Jurisprudentie 1985 -03001

ECLI identifier: ECLI:EU:C:1985:208

CONCLUSIE VAN ADVOCAAT-GENERAAL

G. F. MANCINI

van 15 mei 1985 ( *1 )

Mijnheer de President,

mijne beren Rechters,

1. 

Bij beschikking van 8 mei 1984 heeft het Bundesfinanzhof zich krachtens artikel 177 EEG-Verdrag tot het Hof van Justitie gewend met de volgende vragen in het kader van een geding tussen Thomasdünger GmbH en de Oberfinanzdirektion Frankfurt am Main:

1)

Moet post 26.02 van het GDT aldus worden uitgelegd, dat daaronder vallen converterslakken of converterkalk met een fosfaatgehalte van circa 6 of 7% ?

Is het daarbij van belang, of er sprake is van een mengsel van converterslakken of converterkalk met verschillende fosfaatgehaltes van de afzonderlijke bestanddelen, dan wel of fosfaat is bijgemengd ?

2)

Bij een ontkennend antwoord op de vragen sub 1 :

Moet post 31.03 B van het GDT aldus worden uitgelegd, dat voormeld produkt onder deze post moet worden ingedeeld ?

3)

Bij een ontkennend antwoord op de vraag sub 2 :

Moet post 31.03 A II van het GDT aldus worden uitgelegd, dat voormeld produkt onder deze post moet worden ingedeeld?

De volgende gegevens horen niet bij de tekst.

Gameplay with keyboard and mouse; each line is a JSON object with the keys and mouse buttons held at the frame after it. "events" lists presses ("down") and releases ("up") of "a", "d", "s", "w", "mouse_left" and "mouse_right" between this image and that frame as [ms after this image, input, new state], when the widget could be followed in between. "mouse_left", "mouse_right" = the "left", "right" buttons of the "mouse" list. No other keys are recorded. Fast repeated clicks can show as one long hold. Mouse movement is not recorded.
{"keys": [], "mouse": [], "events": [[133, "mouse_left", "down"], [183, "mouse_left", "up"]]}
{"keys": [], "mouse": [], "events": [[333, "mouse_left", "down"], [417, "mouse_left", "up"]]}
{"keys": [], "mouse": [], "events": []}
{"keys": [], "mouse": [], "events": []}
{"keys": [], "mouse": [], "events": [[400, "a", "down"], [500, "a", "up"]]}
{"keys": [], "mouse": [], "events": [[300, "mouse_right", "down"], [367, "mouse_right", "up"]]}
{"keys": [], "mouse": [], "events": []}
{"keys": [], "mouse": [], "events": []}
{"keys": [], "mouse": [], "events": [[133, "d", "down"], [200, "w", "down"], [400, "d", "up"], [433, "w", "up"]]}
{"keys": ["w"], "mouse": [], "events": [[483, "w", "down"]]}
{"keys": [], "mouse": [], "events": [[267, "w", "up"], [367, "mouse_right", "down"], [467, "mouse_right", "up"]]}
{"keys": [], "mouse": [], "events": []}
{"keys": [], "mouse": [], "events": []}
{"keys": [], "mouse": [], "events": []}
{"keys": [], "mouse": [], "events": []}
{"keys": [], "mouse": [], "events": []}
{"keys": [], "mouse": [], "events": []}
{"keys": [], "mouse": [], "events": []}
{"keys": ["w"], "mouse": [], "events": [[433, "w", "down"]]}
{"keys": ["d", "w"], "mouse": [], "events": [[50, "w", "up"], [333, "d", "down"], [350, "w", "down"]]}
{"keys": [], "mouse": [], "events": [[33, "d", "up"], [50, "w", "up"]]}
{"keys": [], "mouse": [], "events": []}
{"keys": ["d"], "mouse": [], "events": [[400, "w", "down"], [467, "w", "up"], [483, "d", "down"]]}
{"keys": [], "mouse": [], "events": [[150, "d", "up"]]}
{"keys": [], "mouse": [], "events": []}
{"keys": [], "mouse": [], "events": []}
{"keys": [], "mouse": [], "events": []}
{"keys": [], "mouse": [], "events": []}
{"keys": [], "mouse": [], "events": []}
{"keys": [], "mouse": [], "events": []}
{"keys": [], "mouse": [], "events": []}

Blijkens de verwijzingsbeschikking vroeg verzoekster in het hoofdgeding op grond van artikel 23 van de Duitse douanewet om een bindend tariferingsadvies voor bedoeld produkt, ofschoon dit uit Frankrijk was ingevoerd. In het op 9 juli 1980 gegeven advies deelde de administratie het in onder post 31.03 B van het GDT, betreffende (vruchtbaar makende) fosfaatslakken. De onderneming diende een bezwaarschrift in, dat echter werd afgewezen, en vervolgens stelde zij in rechte, dat de betrokken waar moest worden ingedeeld onder post 26.02 van het GDT, die betrekking heeft op bij de vervaardiging van ijzer en staal verkregen afval.

2.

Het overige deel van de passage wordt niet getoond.